_What this task involves_
Can you render the lines of text from the items below as a numbered list, leaving out blank lines and the pictures?

Stored data entries:
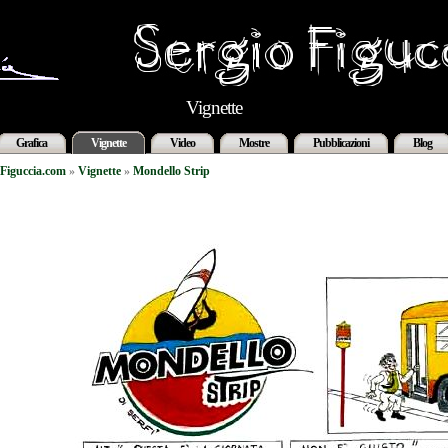
Vignette
Grafica
Vignette
Video
Mostre
Pubblicazioni
Blog
Figuccia.com
»
Vignette
»
Mondello Strip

_Expected answer_
1. Vignette
2. Grafica
3. Vignette
4. Video
5. Mostre
6. Pubblicazioni
7. Blog
8. Figuccia.com
9. »
10. Vignette
11. »
12. Mondello Strip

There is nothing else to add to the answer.